WORK REQUIRED
Please return the records below exactly as they stand, with the pictures removed.

Source data
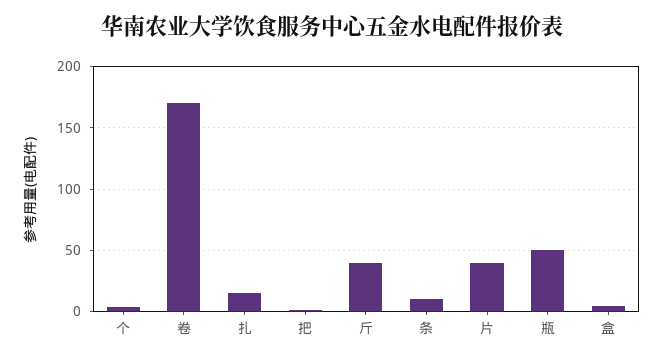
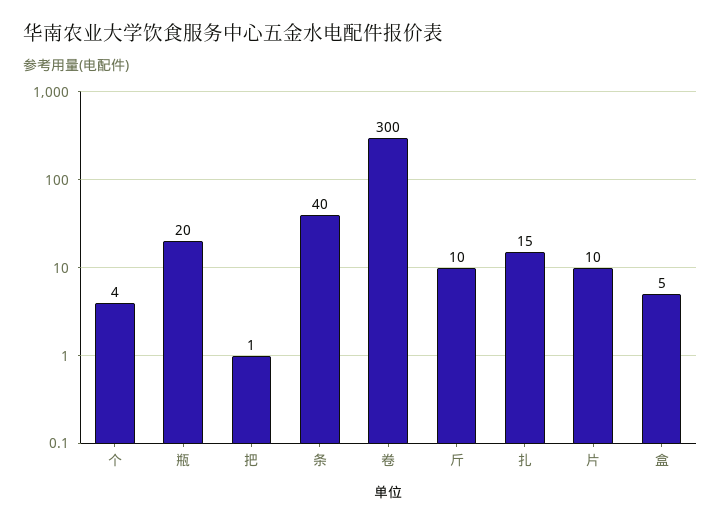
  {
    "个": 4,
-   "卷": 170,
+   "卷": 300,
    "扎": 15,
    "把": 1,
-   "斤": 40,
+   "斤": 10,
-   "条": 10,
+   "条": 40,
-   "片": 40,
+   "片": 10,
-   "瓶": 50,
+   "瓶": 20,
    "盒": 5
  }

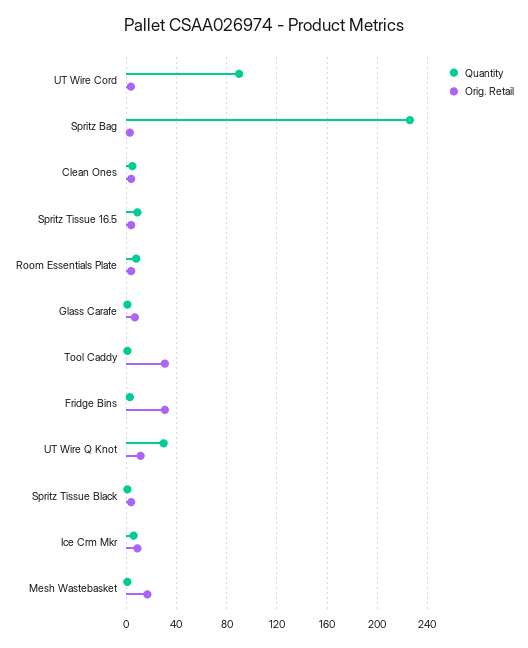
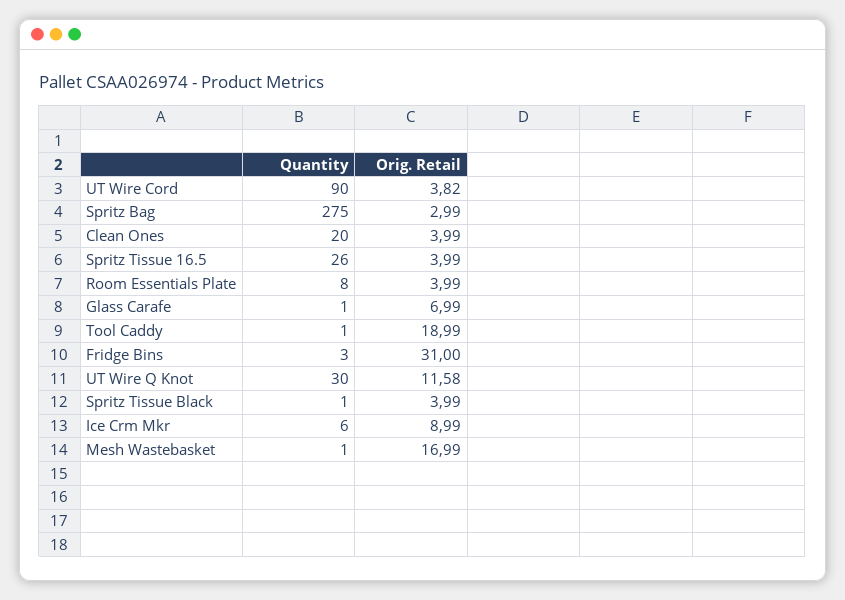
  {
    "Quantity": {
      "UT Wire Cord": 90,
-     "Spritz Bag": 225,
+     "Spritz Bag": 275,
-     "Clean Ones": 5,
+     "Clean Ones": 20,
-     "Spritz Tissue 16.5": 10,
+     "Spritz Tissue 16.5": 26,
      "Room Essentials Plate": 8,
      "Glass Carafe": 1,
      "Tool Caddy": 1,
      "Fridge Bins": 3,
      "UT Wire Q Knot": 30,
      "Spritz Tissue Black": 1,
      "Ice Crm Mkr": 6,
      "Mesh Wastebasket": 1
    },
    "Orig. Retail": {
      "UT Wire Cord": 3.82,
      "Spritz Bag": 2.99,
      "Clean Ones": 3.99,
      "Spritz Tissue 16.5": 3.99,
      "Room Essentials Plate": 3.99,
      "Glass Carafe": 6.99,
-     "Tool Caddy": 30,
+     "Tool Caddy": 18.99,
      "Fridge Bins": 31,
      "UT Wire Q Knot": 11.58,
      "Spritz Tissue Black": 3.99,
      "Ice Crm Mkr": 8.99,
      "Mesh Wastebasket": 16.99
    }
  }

OUTPUT BELOW
  {
    "个": 4,
-   "卷": 170,
+   "卷": 300,
    "扎": 15,
    "把": 1,
-   "斤": 40,
+   "斤": 10,
-   "条": 10,
+   "条": 40,
-   "片": 40,
+   "片": 10,
-   "瓶": 50,
+   "瓶": 20,
    "盒": 5
  }

  {
    "Quantity": {
      "UT Wire Cord": 90,
-     "Spritz Bag": 225,
+     "Spritz Bag": 275,
-     "Clean Ones": 5,
+     "Clean Ones": 20,
-     "Spritz Tissue 16.5": 10,
+     "Spritz Tissue 16.5": 26,
      "Room Essentials Plate": 8,
      "Glass Carafe": 1,
      "Tool Caddy": 1,
      "Fridge Bins": 3,
      "UT Wire Q Knot": 30,
      "Spritz Tissue Black": 1,
      "Ice Crm Mkr": 6,
      "Mesh Wastebasket": 1
    },
    "Orig. Retail": {
      "UT Wire Cord": 3.82,
      "Spritz Bag": 2.99,
      "Clean Ones": 3.99,
      "Spritz Tissue 16.5": 3.99,
      "Room Essentials Plate": 3.99,
      "Glass Carafe": 6.99,
-     "Tool Caddy": 30,
+     "Tool Caddy": 18.99,
      "Fridge Bins": 31,
      "UT Wire Q Knot": 11.58,
      "Spritz Tissue Black": 3.99,
      "Ice Crm Mkr": 8.99,
      "Mesh Wastebasket": 16.99
    }
  }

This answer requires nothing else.